## [EXERCISE DETAILS]
Line by line, output the data that follows exactly as written.
━━━━━ DATA PROVIDED
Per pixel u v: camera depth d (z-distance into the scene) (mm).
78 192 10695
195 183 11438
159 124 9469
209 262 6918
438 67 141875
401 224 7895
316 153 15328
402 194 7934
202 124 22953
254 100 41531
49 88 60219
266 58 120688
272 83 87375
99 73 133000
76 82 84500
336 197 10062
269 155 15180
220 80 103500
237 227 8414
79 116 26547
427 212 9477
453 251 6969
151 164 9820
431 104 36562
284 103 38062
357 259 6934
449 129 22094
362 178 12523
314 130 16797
━━━━━━━━━━
## [RESPONSE AREA]
Per pixel u v: camera depth d (z-distance into the scene) (mm).
78 192 10695
195 183 11438
159 124 9469
209 262 6918
438 67 141875
401 224 7895
316 153 15328
402 194 7934
202 124 22953
254 100 41531
49 88 60219
266 58 120688
272 83 87375
99 73 133000
76 82 84500
336 197 10062
269 155 15180
220 80 103500
237 227 8414
79 116 26547
427 212 9477
453 251 6969
151 164 9820
431 104 36562
284 103 38062
357 259 6934
449 129 22094
362 178 12523
314 130 16797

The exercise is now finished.